# EXTRACT PROVIDED
Chavez-Brand Socialism -- Good for Business? Asks BusinessWeek

     Socialism has its perks, according to BusinessWeek.  

 

     In the June 25 issue, Geri Smith wrote that “in some respects, business has never been better,” despite Hugo Chávez’s takeover of assets of most privately-owned businesses.

 

     “It’s a bit like the … French Revolution,” Smith quoted Venezuelan American Chamber of Commerce President Edmond J. Saade. “Power to the people, death to nobility.”

 

     Of course, many Venezuelans are fleeing the country, and businessmen who stay behind are watching their businesses crumble. And inflation is rising at a whopping 18 percent per year. But that’s in the last few paragraphs of Smith’s article.

 

     One Venezuelan businessman, who feared government retaliation if he gave the press his name, reported “his company has shrunk to just 100 employees from 300 since Chávez came to power in 1999, and sales have fallen by half,” Smith wrote.

 

      The media have had a bizarre fascination with the Venezuelan dictator over the last few months, as the Business & Media Institute has documented. BusinessWeek managed to put a new spin on it by suggesting Chavez’s ways are partly good for business.

 

     According to the story, Chávez has been able to take oil revenue and spend $13.3 billion on wealth redistribution. “The poor, 58 percent of all Venezuelans, have seen their meager household incomes more than double since 2004 thanks to cash stipends, subsidized food and scholarships from the government’s social-development programs,” wrote Smith.

 

     But Venezuela under Chávez is hardly a model for the world to follow. On a scale of 1 to 7, The 2007 Freedom House “Freedom in the World” report gave Venezuela a 4 on both civil liberties and political rights. (To put that in perspective, North Korea received a 7 in both categories and the United States received a 1).

 

    The BusinessWeek story didn’t discuss human rights hardships in the country; nor did it discuss how Chávez’s “Bolivarian Revolution” has impacted poverty in the nation.

 

     In 2002, prior to Chávez’s rise to power, Venezuela was ranked 55th overall in the world by the United Nations’ Human Development Index – a rating system that provides a comparative measure of life expectancy, literacy, education, and standard of living among the nations of the world. By 2006, Venezuela had fallen to 72nd and was outranked by its neighbors Colombia (70) and Brazil (69). (The U.S. was ranked 7th in the study.)

 

     The country’s quality of life has declined. And Chavez has seized private business assets for his own state use, which Smith stated: “Chávez has already forced global oil giants, phone carriers, and power companies to hand over control of key assets. Now he says he might nationalize banks, hospitals, and steel companies.”

 

     But Smith’s article pointed out that Chávez’s socialist programs are requiring the government to make huge purchases from American-based companies, including Coca-Cola (NYSE: KOF) and Ford Motor Co. (NYSE: F). “Companies are chafing under the fiery socialist. But in some respects, business has never been better,” the article said.

# REQUIRED ACTION A
From the piece on BusinessWeek's coverage of Chávez, write out the passage between "In the June" and "of Smith’s article.", inclusive.
# REQUIRED ACTION B
Summarize the piece on BusinessWeek's coverage of Chávez in two sentences.

# PROVIDED DATA

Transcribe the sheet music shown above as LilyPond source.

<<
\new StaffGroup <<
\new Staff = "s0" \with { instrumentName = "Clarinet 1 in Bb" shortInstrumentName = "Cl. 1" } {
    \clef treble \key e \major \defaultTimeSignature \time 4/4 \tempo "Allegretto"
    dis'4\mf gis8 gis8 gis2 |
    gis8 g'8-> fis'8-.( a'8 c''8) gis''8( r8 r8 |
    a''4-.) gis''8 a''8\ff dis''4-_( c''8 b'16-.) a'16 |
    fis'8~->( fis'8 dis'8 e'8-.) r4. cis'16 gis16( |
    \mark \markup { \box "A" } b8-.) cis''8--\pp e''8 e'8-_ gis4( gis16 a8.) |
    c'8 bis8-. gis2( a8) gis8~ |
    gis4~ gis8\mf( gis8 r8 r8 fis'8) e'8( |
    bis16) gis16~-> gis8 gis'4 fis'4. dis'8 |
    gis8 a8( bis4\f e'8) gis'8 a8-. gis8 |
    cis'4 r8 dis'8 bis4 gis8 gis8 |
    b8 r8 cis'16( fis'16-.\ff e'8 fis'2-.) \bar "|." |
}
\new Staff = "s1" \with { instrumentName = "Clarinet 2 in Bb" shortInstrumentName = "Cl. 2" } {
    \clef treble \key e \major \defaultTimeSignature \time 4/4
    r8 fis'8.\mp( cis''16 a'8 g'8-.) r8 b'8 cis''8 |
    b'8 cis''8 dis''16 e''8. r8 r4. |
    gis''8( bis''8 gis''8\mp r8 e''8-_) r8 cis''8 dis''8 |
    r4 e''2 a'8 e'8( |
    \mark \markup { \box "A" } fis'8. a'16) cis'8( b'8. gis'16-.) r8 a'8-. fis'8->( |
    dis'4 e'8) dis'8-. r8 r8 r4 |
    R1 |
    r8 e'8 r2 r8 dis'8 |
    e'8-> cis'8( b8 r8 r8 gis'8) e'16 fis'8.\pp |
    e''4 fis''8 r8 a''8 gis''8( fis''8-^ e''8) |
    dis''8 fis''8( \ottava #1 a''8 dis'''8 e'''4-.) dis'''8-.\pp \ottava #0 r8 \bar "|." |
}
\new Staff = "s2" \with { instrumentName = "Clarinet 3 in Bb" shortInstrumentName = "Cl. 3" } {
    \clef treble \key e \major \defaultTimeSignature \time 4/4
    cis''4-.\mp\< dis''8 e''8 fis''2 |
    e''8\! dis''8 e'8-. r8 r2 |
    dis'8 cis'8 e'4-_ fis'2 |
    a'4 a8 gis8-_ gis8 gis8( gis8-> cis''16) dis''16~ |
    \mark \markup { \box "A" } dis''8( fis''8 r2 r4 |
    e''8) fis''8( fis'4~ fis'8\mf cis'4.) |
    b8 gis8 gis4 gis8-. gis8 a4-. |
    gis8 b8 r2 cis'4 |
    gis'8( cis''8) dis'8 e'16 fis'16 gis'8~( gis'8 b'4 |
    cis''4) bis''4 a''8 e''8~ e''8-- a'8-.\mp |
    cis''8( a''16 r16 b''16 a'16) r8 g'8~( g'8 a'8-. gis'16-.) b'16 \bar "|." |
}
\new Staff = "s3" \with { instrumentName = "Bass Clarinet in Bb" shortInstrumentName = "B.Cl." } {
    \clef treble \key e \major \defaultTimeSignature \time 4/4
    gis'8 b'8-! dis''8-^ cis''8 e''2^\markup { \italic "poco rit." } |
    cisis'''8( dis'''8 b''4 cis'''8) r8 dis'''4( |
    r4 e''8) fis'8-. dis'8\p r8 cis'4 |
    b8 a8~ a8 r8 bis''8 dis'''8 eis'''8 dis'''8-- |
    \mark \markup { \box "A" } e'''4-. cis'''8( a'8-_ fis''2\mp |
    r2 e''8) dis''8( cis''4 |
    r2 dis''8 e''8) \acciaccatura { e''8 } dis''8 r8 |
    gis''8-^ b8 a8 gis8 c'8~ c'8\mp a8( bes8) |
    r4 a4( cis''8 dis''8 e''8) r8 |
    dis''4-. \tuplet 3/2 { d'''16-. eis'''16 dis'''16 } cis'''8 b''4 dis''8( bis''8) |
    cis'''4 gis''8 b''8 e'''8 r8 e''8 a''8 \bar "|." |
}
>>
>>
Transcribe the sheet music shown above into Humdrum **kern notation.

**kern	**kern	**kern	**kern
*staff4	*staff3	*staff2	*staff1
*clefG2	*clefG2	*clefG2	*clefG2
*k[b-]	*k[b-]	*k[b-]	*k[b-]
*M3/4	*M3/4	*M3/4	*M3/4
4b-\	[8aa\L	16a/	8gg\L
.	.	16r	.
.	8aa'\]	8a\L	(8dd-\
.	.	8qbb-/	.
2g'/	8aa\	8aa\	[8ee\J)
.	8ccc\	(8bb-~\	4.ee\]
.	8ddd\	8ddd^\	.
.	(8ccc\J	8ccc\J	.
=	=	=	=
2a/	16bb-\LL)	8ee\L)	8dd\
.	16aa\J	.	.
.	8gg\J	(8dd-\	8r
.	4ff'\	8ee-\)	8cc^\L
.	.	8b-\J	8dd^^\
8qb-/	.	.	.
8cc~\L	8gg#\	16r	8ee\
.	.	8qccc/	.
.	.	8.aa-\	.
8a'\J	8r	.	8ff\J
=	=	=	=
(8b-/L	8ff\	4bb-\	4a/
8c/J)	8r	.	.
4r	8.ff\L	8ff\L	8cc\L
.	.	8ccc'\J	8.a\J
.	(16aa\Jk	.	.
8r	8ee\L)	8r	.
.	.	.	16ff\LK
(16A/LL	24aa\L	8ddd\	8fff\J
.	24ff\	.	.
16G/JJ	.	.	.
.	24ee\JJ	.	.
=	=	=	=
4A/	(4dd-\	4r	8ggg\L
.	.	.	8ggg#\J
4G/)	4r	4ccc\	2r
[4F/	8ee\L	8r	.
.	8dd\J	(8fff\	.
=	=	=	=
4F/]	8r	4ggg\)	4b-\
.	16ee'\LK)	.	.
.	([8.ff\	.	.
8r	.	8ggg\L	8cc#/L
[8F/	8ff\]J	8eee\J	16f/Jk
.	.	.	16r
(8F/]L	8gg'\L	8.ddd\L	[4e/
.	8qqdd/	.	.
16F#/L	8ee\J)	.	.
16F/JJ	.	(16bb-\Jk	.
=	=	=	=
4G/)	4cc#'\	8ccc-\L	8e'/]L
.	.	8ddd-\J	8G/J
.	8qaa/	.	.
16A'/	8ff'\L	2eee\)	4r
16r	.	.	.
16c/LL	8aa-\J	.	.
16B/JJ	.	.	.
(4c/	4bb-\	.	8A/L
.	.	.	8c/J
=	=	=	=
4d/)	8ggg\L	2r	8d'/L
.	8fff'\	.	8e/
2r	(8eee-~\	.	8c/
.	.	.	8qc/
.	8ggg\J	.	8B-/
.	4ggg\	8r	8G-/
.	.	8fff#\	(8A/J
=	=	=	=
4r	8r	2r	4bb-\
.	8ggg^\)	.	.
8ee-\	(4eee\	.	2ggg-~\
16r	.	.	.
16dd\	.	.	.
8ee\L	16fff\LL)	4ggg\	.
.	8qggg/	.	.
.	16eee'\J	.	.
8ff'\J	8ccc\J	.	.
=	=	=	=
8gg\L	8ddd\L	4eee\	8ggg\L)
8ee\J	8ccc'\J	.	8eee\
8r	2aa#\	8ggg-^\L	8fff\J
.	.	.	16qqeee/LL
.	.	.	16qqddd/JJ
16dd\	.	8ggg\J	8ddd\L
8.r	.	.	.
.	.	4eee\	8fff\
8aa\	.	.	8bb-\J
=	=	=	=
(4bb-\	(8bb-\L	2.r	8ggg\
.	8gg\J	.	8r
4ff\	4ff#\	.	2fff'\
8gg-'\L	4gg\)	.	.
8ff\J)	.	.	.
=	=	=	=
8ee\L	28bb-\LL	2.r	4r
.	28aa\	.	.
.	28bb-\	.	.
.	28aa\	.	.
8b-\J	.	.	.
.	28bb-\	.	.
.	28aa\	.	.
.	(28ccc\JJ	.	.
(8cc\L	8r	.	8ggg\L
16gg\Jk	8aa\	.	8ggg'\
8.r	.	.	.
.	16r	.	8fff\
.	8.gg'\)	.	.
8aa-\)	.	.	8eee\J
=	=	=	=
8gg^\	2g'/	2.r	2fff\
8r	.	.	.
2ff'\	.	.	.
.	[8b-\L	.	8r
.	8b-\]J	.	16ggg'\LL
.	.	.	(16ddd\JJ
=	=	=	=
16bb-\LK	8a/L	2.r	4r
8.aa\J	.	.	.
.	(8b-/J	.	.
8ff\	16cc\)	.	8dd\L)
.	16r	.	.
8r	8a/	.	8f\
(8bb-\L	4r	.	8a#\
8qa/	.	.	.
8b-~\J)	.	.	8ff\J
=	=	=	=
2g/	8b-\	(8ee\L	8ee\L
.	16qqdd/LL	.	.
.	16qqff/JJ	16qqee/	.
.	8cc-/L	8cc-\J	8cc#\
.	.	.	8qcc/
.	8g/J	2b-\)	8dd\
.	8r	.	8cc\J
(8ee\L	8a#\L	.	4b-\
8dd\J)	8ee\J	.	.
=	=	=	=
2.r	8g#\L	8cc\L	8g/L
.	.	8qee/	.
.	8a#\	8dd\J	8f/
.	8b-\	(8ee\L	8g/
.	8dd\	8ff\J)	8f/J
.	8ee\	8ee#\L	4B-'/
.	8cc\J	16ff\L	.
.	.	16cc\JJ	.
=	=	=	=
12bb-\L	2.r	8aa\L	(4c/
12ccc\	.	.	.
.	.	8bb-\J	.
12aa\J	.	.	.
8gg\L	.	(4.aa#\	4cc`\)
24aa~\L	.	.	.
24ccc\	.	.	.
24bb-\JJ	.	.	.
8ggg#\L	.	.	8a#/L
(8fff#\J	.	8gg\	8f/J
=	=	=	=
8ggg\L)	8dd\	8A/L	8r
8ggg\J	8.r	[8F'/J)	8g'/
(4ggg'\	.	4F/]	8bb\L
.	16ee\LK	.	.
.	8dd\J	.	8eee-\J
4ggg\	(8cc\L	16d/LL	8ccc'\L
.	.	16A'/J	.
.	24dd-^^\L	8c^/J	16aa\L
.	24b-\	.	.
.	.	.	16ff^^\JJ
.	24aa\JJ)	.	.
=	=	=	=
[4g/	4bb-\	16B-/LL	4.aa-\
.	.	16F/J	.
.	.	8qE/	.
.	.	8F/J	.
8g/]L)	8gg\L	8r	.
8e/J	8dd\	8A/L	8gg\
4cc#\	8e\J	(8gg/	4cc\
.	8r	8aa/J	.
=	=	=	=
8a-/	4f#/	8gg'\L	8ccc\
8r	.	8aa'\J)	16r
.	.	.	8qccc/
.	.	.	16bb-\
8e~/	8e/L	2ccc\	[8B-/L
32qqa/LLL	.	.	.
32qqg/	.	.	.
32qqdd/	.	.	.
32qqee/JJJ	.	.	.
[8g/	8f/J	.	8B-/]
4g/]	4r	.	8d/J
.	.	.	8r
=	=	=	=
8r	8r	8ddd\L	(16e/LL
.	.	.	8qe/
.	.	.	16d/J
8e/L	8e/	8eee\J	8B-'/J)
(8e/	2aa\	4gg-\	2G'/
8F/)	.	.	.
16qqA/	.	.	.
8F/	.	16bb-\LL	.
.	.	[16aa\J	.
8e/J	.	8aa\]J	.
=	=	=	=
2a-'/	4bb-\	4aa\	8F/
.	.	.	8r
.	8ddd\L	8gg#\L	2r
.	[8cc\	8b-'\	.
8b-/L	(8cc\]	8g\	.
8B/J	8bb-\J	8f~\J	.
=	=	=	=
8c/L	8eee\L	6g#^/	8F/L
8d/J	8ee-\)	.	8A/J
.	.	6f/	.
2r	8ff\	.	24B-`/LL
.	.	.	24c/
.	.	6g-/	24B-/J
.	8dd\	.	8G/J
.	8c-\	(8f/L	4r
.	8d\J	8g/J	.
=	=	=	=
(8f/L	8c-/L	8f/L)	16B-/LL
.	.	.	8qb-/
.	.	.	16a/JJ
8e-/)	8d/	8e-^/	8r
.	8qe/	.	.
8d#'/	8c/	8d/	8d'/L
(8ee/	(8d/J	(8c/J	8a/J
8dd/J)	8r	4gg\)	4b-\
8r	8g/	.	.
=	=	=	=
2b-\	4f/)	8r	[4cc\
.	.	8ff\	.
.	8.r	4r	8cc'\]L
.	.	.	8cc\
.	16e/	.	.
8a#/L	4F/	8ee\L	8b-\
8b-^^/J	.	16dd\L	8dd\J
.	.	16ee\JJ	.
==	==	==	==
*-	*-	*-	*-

# ANSWER A
In the June 25 issue, Geri Smith wrote that “in some respects, business has never been better,” despite Hugo Chávez’s takeover of assets of most privately-owned businesses.

 

     “It’s a bit like the … French Revolution,” Smith quoted Venezuelan American Chamber of Commerce President Edmond J. Saade. “Power to the people, death to nobility.”

 

     Of course, many Venezuelans are fleeing the country, and businessmen who stay behind are watching their businesses crumble. And inflation is rising at a whopping 18 percent per year. But that’s in the last few paragraphs of Smith’s article.

# ANSWER B
Geri Smith's June 25 BusinessWeek article claimed that in some respects business in Venezuela has never been better despite Hugo Chávez's takeover of private business assets, pointing to large government purchases from American companies such as Coca-Cola and Ford. The piece objects that the article pushed fleeing Venezuelans, shrinking businesses and 18 percent inflation to its last paragraphs and did not discuss human rights hardships or the effect on poverty, noting that Venezuela fell from 55th to 72nd on the United Nations' Human Development Index between 2002 and 2006.